== TASK MATERIAL ==
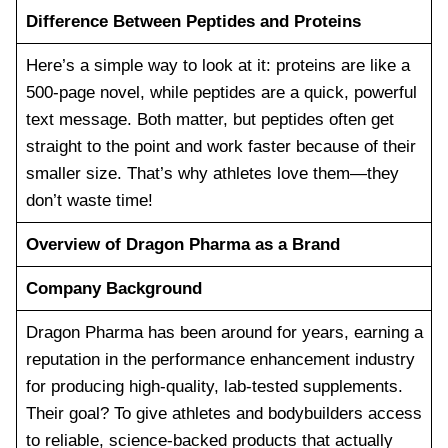
Difference Between Peptides and Proteins
Here’s a simple way to look at it: proteins are like a
500-page novel, while peptides are a quick, powerful
text message. Both matter, but peptides often get
straight to the point and work faster because of their
smaller size. That’s why athletes love them—they
don’t waste time!
Overview of Dragon Pharma as a Brand
Company Background
Dragon Pharma has been around for years, earning a
reputation in the performance enhancement industry
for producing high-quality, lab-tested supplements.
Their goal? To give athletes and bodybuilders access
to reliable, science-backed products that actually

== WORK INSTRUCTION ==
Copy out each line of the listing that holds "athletes".

== TASK RESPONSE ==
smaller size. That’s why athletes love them—they
Their goal? To give athletes and bodybuilders access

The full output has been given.